Chernobylite came about following The Farm 51’s development of Chernobyl’s VR Project. We’ve been trying to utilise 3D-scanning technologies to create a virtual reality photorealistic environment based on real-world sceneries,” explains Wojciech Pazdur, Creative Director of Chernobylite at The Farm 51. “Chernobyl, as the exotic and dangerous place, was a very tempting subject.”

Chernobylite
Chernobylite. Credit: The Farm 51

The 3D-scanning technique known as photogrammetry was key to immersing the player within the exclusion zone. This technique reconstructs a digital copy of a real object or location using hundreds, and sometimes thousands, of photos taken using specific cameras and lighting conditions. A laser scanning technique, sometimes using video footage captured with drones, was also used. “The more time you spend there, the more you feel that what really touches you is not a look of abandoned ruins or the invisible threat of radiation, but the stories of people who lived there and lost their happy lives due to some terrible accident,” says Fojcik.

However, not all of the games based on Chernobyl are steeped in fantasy. Chernobyl Liquidators Simulator seeks to recreate the events of the Chernobyl disaster from the perspective of the firefighters and civil defence troops (otherwise known as ‘liquidators’). It is a realistic take on the disaster and is set during the events themselves. Players are tasked with containing the radiation and saving lives. “The idea arose after watching the series on HBO: we found it an exciting story that can be shown in the way of the game,” explains Pawel Lipiec of Live Motion Games. “This is not a fantasy game. Here we enter the world that really existed, into real places and real stories.”

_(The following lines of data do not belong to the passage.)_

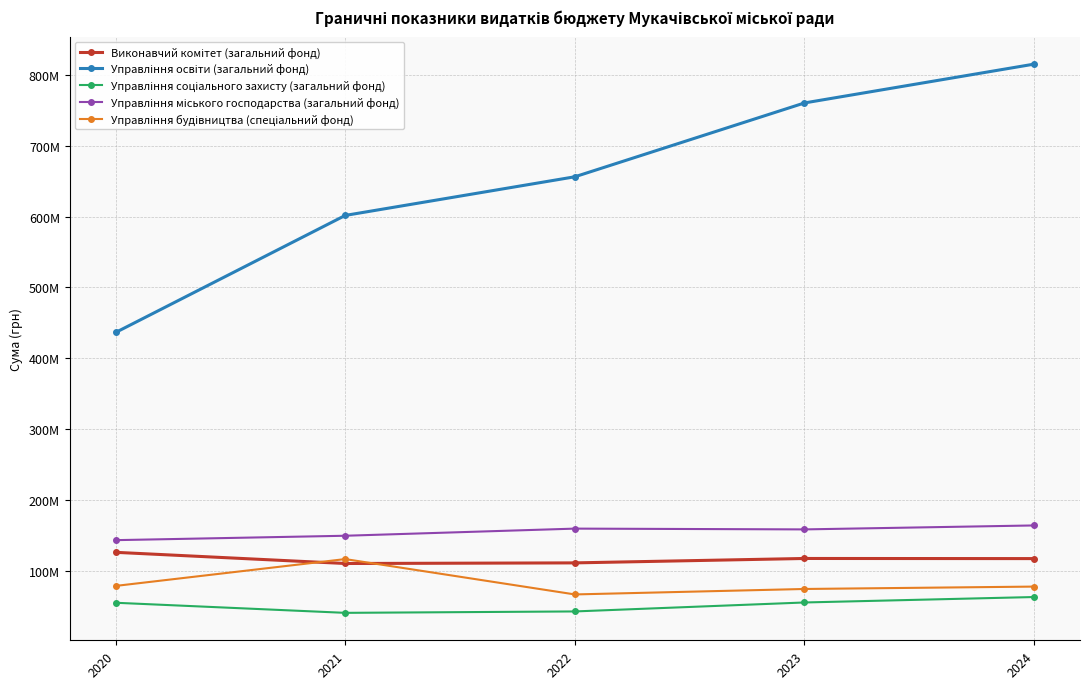

Which series has the largest total across all categories?

Управління освіти (загальний фонд)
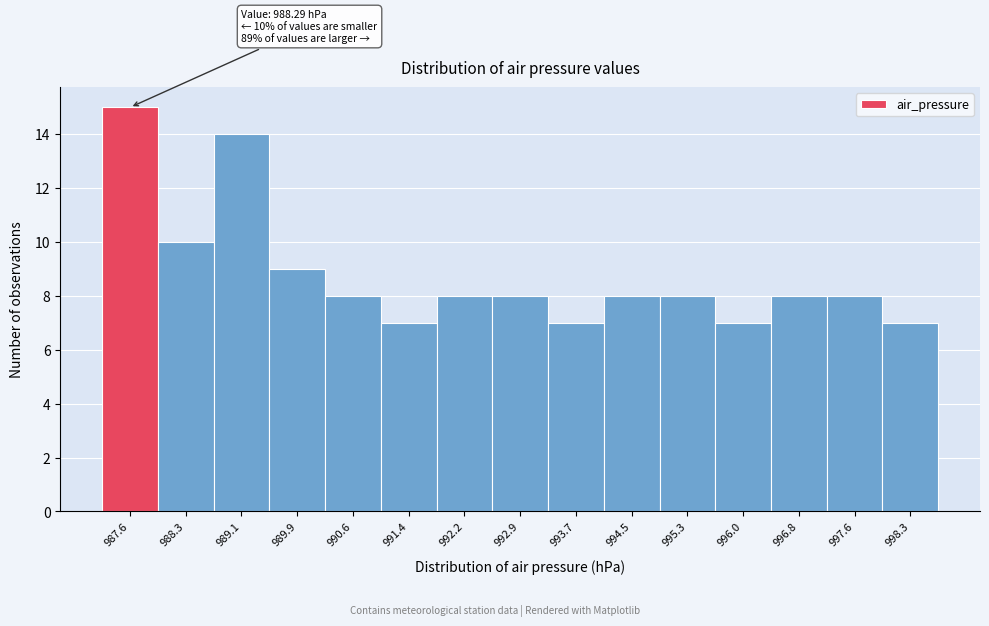

Reading left to right, list all the values displayed in this chart.

987.6=15	988.3=10	989.1=14	989.9=9	990.6=8	991.4=7	992.2=8	992.9=8	993.7=7	994.5=8	995.3=8	996.0=7	996.8=8	997.6=8	998.3=7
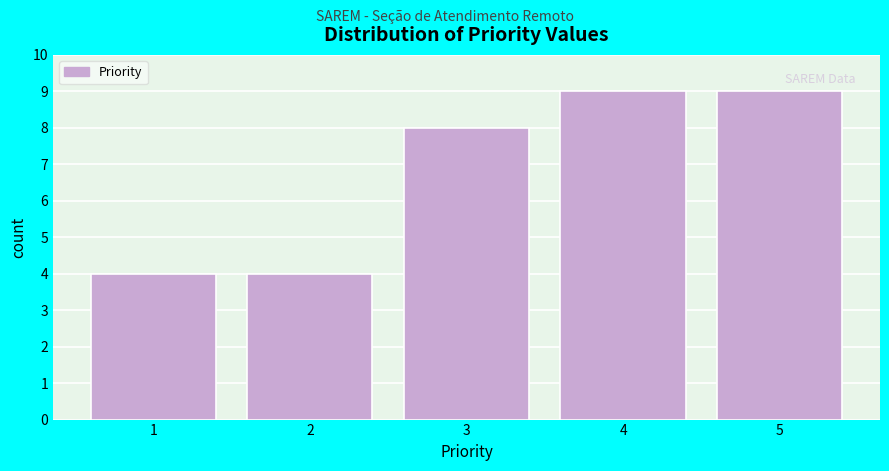

Reading left to right, transcribe this chart: for each bar, give the range it covers on the x-axis and its height. The values are not printed on the chart, so give them approximately, as read against the axis.

0.5 to 1.5: 4
1.5 to 2.5: 4
2.5 to 3.5: 8
3.5 to 4.5: 9
4.5 to 5.5: 9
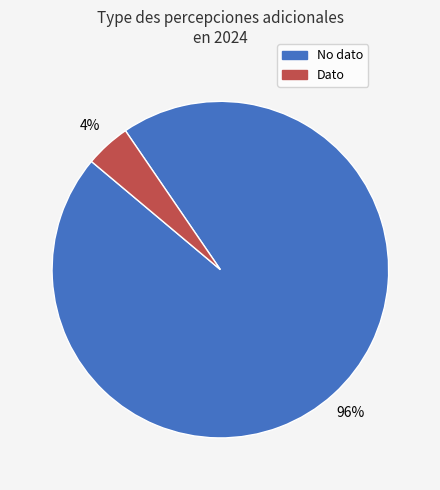

Rank the categories by value from highest to lowest.

No dato, Dato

Chernobyl Exclusion Zone Credit: John Barton-Ancliffe.

Unlike other games, where players have to face the threat of mutated creatures or supernatural anomalies, here the threats take the form of fires and radiation. This makes for a far grimmer, but realistic, portrayal of Chernobyl.

Chernobyl remains a defining moment in our society. So much recent history was determined that fateful day thirty-five years ago, whilst the unresolved mysteries surrounding the events have become catalysts for urban legends.

“The story of Chernobyl is the story of the end of an empire. Chernobyl Nuclear Power Plant was supposed to be the biggest facility of its kind in the Cold War era, even at the time of catastrophe there were construction works performed to build a new reactor blocks, cooling towers and all the infrastructure around,” concludes Pazdur. “Some historians say that the Chernobyl disaster was the beginning of the fall of communism too. If you connect it to the personal stories of people touched by the accident, the drastic change in the environment of a big part of Europe for years, and scientific and military experiments related to the situation, we have a big, epic picture of human race’s plot twist.”